Voluntariado é compromisso
Há quem condicione o voluntariado à disponibilidade de tempo, mas o trabalho de se doar ao próximo ou a uma causa tem que ser assumido como compromisso, lembram os doutores do riso. “Todos temos livre arbítrio e, no meu caso, abracei como um legado. Não é caridade, é um privilégio, um exercício de gratidão por estarmos vivos, com saúde”, diz Gian, 44 anos, formado em educação física e pedagogia e conselheiro tutelar da Zona Noroeste.
“Não é a motivação que faz um voluntário, é a regularidade. E não precisa ser necessariamente engraçado, já que o candidato passa por treinamento de seis meses onde recebe noções de teatro, ética, biosegurança”, completa ele. Idalina lembra que muitas pessoas querem ajudar, mas não sabem como. “Com o tempo a gente vai filtrando e agregando novos voluntários”.
Rotina incessante
O grupo visita hospitais aos sábados e domingos pela manhã. Na terça-feira o compromisso é à noite, com os pacientes do Hospital Guilherme Álvaro, e as quintas na UPA Central. Uma vez por mês os voluntários vão a algum asilo da região. A preocupação é evitar visitas repetitivas e, para isso, o grupo se reúne todo mês para decidir novas piadas, desenhos, contação de histórias e avaliar o que está dando certo ou não.
”Tenho 16 anos de atuação, mas o tempo não faz se acostumar com hospital. Sempre que entro em um, o coração sangra, mas sabemos que somos instrumento para levar alegria e as manifestações de apoio dos pacientes e dos familiares dão a força que precisamos para exercer nosso trabalho”, garante o presidente da ONG.

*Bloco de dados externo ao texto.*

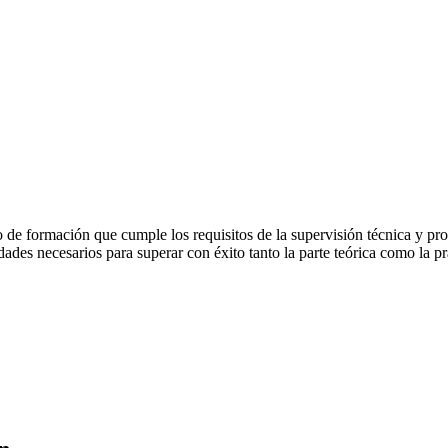
so de formación que cumple los requisitos de la supervisión técnica y
idades necesarios para superar con éxito tanto la parte teórica como la 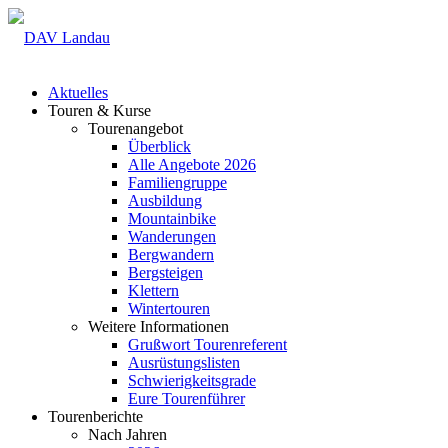
Aktuelles
Touren & Kurse
Tourenangebot
Überblick
Alle Angebote 2026
Familiengruppe
Ausbildung
Mountainbike
Wanderungen
Bergwandern
Bergsteigen
Klettern
Wintertouren
Weitere Informationen
Grußwort Tourenreferent
Ausrüstungslisten
Schwierigkeitsgrade
Eure Tourenführer
Tourenberichte
Nach Jahren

Dia 18 de janeiro, no auditório da OAB-Santos, acontece a cerimônia de integração de 12 novos voluntários, depois de passarem por processo seletivo e cumpridos seis meses de treinamento.

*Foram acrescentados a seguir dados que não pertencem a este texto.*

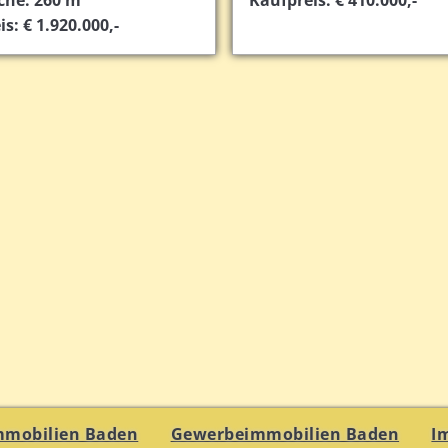
s: € 1.920.000,-
mmobilien Baden
Gewerbeimmobilien Baden
I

Respeito é a base do trabalho
O respeito ao paciente está na base do trabalho do grupo. Há técnicas de aproximação dependendo do estado de saúde e da reação do paciente, principalmente crianças. “A gente visita setores muito delicados, como a ala dos queimados – onde o sofrimento é muito grande -, a oncologia e, depois, a pediatria”, conta Idalina. São visitas curtas, mas com tempo suficiente para tirar o foco da doença.

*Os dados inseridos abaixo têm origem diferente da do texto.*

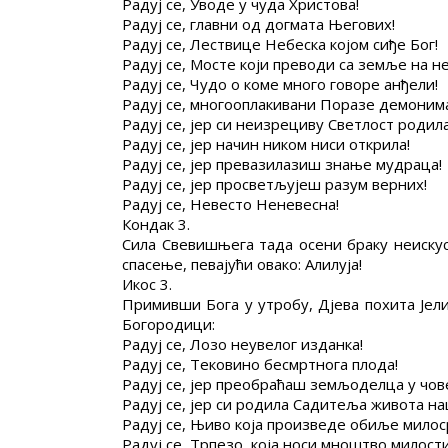
Радуј се, Уводе у чуда Христова!
Радуј се, главни од догмата Његових!
Радуј се, Лествице Небеска којом сиђе Бог!
Радуј се, Мосте који преводи са земље на н
Радуј се, Чудо о коме много говоре анђели!
Радуј се, многооплакивани Поразе демоним
Радуј се, јер си неизрециву Светлост родила
Радуј се, јер начин ником ниси открила!
Радуј се, јер превазилазиш знање мудраца!
Радуј се, јер просветљујеш разум верних!
Радуј се, Невесто Неневесна!
Кондак 3.
Сила Свевишњега тада осени браку неискус
спасење, певајући овако: Алилуја!
Икос 3.
Примивши Бога у утробу, Дјева похита Јел
Богородици:
Радуј се, Лозо неувелог изданка!
Радуј се, Тековино бесмртнога плода!
Радуј се, јер преобраћаш земљоделца у чо
Радуј се, јер си родила Садитеља живота на
Радуј се, Њиво која произведе обиље милос
Радуј се, Трпезо, која носи мноштво милости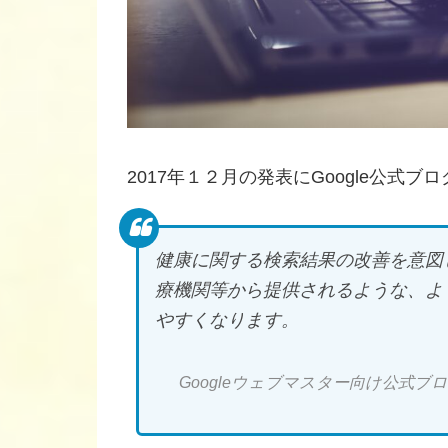
2017年１２月の発表にGoogle公式
健康に関する検索結果の改善を意図
療機関等から提供されるような、よ
やすくなります。
Googleウェブマスター向け公式ブ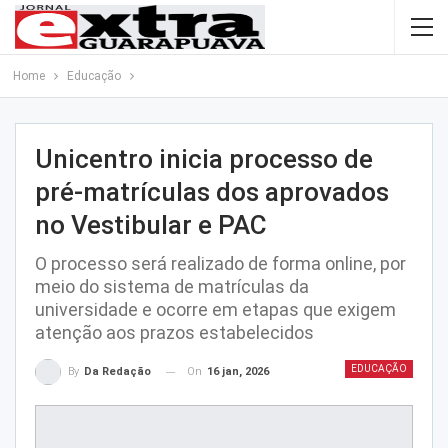
Home
Educação
Unicentro inicia processo de
pré-matrículas dos aprovados
no Vestibular e PAC
O processo será realizado de forma online, por
meio do sistema de matrículas da
universidade e ocorre em etapas que exigem
atenção aos prazos estabelecidos
EDUCAÇÃO
On
16 jan, 2026
By
Da Redação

“Não conheço outro tipo de vida”, diz Gian, referindo-se ao voluntariado, herança que recebeu da mãe e passou para a filha Gabrielle. “O dr Alegretto é a minha melhor parte, um presente, uma missão. O palhaço é um personagem familiar, o mundo mágico sempre existe, principalmente para as crianças”. Já com idosos a abordagem é de enaltecimento da história de vida. “A maior reclamação dos idosos é a infantilização. E importante parar e tentar ouvi-los”, orienta Gian.
A química do riso
Uma vez criada a ONG, Idalina resolveu pesquisar sobre a “Neuroquímica das Sensações” e descobriu que, dependendo do grau de intensidade do riso, a dor pode ser bloqueada. “O riso aumenta a produção de endorfinas, relaxando as artérias, trazendo bem-estar ao corpo, aumentando as reações imunológicas. Se o riso for intenso, o grau de endorfina produzido é tão alto que naquele momento o paciente não sente dor”.
O trabalho voluntário sempre esteve presente na vida de Idalina, hoje com 63 anos. Começou ajudando na Gota de Leite e fez trabalhos voluntários em hospitais até criar o seu próprio grupo, no ano 2000. “Nosso foco é a humanização hospitalar”, explica. A ong não recebe subsídio algum e é mantida pelos próprios voluntários, pessoas de diferentes idades e profissões, imbuídas do mesmo propósito. A página no Facebook contabiliza ´mais de 21 mil seguidores.
Bacharel em Direito e conselheira tutelar do Centro, em Santos, Idalina conta que é muito emotiva e se considera fraca para ver sangue, ferimentos, uma situação fácil de encontrar nos ambientes freqüentados pelo grupo. Então, como ela consegue resistir? “Deus é maravilhoso. Quando me visto com o jaleco eu me transformo. É como se a roupa fosse um manto sagrado. Deus que faz isto, não entendo de outra forma”, conclui.